ここは「国都食堂」といって。「ベストウェスタンプレミアホテル国都(ククド)」の隣にある、おばちゃんが一人で切り盛りしている「食堂」です。テーブルが2つしかなくて、調理場の脇で食べる感じかな…
どこかの工事現場のお兄さんたちが、常連のような感じでやってきて、ラーメンを注文していました。おばちゃんはおもむろにインスタントの辛ラーメンを取りだし、作っていました。お兄ちゃんたちは、勝手に生玉子を調理場から取っていたし、自宅の台所みたいです(笑)

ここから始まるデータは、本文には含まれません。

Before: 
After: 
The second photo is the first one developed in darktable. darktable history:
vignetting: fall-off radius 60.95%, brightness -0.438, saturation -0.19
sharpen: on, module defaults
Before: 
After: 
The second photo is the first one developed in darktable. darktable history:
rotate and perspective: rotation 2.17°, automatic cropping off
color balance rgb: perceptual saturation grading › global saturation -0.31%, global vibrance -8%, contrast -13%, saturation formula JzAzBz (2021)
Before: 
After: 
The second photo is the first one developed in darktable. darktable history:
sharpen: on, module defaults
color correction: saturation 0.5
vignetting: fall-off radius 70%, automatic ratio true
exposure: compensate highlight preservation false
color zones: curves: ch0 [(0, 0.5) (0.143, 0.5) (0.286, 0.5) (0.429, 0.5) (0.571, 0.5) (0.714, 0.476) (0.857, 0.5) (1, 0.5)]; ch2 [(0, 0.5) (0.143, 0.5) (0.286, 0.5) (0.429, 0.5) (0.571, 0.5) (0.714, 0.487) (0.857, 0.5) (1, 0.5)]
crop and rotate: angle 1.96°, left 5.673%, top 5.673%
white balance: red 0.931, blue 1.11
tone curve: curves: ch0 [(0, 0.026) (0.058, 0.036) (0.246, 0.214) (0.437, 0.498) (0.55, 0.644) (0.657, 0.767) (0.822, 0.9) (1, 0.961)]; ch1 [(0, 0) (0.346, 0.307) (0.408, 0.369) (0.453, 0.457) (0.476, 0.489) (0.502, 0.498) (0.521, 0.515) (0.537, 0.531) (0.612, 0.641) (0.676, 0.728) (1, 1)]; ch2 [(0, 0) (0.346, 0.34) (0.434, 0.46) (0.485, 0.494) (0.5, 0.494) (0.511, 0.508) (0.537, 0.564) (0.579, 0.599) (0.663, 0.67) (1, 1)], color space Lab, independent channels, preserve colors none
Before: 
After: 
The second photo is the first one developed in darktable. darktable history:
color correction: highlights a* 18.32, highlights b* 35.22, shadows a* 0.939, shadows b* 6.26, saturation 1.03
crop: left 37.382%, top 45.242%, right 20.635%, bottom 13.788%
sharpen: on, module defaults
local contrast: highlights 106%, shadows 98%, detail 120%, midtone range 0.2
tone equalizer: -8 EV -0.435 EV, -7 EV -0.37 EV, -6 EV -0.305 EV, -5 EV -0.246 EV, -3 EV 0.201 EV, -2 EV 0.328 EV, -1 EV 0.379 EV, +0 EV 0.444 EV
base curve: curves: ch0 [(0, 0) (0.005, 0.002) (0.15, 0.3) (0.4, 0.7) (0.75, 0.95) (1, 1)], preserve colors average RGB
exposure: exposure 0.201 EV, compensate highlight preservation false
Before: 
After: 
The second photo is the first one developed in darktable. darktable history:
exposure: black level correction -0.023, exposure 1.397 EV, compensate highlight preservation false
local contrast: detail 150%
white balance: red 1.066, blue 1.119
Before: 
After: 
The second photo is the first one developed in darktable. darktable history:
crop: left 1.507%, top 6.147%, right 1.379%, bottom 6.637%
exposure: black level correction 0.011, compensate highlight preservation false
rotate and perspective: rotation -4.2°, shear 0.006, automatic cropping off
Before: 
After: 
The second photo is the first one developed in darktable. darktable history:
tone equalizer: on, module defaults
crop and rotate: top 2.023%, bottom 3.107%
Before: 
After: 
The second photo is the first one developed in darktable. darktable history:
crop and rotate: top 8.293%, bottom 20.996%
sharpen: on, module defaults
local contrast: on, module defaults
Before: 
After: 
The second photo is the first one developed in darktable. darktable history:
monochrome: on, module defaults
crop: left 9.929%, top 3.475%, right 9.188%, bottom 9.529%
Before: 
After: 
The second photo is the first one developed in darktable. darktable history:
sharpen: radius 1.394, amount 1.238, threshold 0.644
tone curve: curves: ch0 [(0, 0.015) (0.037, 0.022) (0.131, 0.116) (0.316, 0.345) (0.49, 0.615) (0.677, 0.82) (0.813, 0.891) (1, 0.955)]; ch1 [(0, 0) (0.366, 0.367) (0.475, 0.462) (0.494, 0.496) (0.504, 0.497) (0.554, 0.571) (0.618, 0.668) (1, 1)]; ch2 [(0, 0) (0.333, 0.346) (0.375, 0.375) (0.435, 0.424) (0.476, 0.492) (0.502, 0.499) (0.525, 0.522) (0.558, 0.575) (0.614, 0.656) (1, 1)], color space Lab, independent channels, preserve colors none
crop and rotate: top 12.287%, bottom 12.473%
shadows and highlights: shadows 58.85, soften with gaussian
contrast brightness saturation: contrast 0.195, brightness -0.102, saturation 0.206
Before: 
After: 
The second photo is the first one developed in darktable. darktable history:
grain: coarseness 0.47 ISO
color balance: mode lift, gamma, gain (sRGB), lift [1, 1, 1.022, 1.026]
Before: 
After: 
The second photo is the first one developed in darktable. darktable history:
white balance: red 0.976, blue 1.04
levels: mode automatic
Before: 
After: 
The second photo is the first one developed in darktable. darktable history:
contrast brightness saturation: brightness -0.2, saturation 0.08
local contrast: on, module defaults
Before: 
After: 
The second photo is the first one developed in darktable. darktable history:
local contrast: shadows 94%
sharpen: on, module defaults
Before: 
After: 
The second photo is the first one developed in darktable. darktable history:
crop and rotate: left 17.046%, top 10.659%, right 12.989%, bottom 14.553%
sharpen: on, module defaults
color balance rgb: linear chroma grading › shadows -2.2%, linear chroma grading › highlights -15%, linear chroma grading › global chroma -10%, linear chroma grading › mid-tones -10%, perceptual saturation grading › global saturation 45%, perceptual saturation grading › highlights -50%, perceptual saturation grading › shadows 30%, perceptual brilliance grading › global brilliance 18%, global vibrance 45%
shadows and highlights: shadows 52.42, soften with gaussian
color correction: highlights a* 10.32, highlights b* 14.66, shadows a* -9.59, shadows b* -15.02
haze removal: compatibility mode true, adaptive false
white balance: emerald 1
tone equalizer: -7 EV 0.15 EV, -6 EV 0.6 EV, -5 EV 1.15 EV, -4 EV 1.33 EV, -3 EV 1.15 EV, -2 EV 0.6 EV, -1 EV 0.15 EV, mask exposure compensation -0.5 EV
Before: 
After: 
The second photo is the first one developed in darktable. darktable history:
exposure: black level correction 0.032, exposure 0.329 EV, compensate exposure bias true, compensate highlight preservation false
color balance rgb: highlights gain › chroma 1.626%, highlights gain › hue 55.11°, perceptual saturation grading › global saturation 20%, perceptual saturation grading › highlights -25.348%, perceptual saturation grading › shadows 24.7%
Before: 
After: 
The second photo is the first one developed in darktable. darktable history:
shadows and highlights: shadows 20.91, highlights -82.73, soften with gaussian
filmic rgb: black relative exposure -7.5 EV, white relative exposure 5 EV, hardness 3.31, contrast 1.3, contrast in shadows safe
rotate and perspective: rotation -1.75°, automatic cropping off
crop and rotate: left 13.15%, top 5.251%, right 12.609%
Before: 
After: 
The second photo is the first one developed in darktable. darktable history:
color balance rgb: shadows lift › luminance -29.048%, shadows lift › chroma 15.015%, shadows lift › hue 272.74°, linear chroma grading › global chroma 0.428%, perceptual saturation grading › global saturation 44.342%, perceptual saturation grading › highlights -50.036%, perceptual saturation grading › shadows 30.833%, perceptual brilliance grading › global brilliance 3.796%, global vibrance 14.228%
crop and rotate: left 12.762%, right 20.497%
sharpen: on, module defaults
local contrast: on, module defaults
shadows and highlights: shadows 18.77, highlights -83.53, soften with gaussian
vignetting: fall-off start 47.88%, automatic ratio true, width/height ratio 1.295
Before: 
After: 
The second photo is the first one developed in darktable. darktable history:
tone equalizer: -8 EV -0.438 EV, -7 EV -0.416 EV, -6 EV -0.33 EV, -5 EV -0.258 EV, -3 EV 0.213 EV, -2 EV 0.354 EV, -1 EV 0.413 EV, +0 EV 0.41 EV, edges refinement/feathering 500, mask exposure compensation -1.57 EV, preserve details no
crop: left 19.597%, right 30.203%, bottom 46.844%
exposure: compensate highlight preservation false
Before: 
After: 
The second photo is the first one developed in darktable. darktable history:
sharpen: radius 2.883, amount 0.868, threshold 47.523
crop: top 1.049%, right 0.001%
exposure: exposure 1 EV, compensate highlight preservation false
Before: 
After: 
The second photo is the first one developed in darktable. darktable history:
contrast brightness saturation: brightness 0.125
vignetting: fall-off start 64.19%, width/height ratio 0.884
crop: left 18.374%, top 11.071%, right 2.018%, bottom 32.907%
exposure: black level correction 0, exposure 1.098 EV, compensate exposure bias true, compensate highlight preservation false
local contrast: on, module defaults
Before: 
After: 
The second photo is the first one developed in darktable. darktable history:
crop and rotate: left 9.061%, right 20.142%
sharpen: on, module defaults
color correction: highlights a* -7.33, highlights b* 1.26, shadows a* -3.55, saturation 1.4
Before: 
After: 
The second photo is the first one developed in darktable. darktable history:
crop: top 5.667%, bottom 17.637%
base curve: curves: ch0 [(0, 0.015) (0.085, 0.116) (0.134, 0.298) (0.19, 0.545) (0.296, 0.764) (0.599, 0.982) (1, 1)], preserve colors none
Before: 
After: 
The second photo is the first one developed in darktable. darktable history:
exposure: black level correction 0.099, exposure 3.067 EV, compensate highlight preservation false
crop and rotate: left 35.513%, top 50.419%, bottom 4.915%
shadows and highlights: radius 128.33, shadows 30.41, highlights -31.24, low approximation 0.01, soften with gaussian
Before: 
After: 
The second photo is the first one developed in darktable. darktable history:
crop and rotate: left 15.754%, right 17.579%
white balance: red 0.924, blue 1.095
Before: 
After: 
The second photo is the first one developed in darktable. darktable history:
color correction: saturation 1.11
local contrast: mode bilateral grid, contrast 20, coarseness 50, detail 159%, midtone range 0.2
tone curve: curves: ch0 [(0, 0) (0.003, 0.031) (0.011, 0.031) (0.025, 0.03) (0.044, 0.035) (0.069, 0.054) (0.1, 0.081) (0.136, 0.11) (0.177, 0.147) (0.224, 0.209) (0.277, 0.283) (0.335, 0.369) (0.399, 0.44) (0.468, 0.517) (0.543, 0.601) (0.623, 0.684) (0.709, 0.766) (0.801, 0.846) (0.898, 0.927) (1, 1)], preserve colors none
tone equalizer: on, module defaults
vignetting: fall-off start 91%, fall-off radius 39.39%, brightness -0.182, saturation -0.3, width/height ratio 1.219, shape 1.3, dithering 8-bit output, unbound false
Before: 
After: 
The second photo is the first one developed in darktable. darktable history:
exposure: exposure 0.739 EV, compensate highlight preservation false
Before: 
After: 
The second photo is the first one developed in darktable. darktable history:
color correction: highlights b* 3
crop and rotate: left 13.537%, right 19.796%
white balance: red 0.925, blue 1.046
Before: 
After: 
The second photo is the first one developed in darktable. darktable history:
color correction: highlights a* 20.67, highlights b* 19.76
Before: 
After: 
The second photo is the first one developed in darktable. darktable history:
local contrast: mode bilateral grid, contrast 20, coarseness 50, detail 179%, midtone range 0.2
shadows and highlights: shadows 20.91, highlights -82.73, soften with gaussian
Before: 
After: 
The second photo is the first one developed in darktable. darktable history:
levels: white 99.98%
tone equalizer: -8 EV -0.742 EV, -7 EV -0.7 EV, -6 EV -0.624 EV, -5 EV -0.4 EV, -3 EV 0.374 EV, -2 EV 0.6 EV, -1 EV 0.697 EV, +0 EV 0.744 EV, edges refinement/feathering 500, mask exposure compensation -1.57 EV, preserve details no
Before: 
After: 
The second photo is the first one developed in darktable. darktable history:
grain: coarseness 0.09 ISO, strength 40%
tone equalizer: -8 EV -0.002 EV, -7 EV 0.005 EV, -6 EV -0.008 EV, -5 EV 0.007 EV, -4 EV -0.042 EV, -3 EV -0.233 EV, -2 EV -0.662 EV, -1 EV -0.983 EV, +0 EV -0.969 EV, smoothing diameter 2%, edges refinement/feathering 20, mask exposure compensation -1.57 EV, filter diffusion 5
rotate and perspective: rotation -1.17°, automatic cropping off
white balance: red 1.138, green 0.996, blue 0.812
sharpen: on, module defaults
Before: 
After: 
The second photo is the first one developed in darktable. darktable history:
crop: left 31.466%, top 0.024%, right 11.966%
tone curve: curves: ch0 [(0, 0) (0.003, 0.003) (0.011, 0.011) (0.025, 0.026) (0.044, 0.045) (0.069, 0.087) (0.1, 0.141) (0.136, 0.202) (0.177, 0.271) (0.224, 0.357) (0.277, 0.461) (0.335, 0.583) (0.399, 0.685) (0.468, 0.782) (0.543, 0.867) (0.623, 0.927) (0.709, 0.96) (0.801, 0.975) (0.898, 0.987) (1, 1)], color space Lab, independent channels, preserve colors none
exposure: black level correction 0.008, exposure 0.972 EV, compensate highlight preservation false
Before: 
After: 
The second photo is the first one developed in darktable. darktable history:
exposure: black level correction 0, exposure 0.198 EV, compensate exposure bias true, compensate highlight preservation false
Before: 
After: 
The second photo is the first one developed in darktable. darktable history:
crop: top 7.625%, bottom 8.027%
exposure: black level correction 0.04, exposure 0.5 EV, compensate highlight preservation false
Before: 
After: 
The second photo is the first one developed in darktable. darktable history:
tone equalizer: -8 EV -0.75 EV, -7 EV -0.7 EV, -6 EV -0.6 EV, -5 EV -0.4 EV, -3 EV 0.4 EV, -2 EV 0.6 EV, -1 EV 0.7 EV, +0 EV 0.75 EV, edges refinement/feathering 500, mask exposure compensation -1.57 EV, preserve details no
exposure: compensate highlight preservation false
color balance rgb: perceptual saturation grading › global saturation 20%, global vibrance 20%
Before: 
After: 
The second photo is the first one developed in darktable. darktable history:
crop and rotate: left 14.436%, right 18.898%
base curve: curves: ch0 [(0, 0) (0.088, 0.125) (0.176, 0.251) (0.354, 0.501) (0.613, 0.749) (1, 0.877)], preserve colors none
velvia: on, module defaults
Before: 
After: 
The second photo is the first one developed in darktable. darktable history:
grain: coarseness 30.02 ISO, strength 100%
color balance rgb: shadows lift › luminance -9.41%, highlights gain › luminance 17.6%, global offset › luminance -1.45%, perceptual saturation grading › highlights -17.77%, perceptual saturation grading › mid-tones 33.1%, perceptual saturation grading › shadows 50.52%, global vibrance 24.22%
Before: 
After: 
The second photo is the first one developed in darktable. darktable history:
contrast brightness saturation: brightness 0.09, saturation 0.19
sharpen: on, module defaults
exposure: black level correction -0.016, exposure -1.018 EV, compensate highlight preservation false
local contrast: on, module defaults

テイクアウトもできるので、私はもっぱらテイクアウトでホテルに戻って食べました。 -
おばちゃんお手製のチヂミとキムパです。これがまた美味しいんですよ!
乙支路4街(ウルチロサーガ)の「ベストウェスタンプレミアホテル国都(ククド)」にお泊りの際は、騙されたと思って買ってみてください。
「ノリマキ?」と日本語で聞いてくれますよ!
(^~^)モグモグ -
そしてこちら細くて短いキムパの群れは、「広蔵市場(カンジャンシジャン)」で、これまたおばちゃんの売るキムパ。あまりに美味しいのでクセになるっていうことで「麻薬(モニョ)キムパ」と言われています。
似たようなお店がたくさんありますが、お店の番号31番のおばちゃんのお店がおすすめです。朝ごはん用に買ってきました。
ここも日本語通じます(笑)
味は…麻薬ってほどではないですが、でも小食の私でも、ペロッと食べちゃいました。 -
いかがでしたでしょう「ソウルのマニアックな歩き方」。
いわゆる日本統治時代の建築物めぐりっちゃそうなんですが、普通、女性は行きませんよね。
ってことで、普通の女性っぽいマニアックなことで締めたいと思います。
ソウルの映画界街「鐘路(チョンロ)」の地下鉄駅に掲げられた、私が大好きな韓流スターのバースデイ祝いパネル。ちょうどお誕生月だったんですぅ。偶然ですよ!偶然!!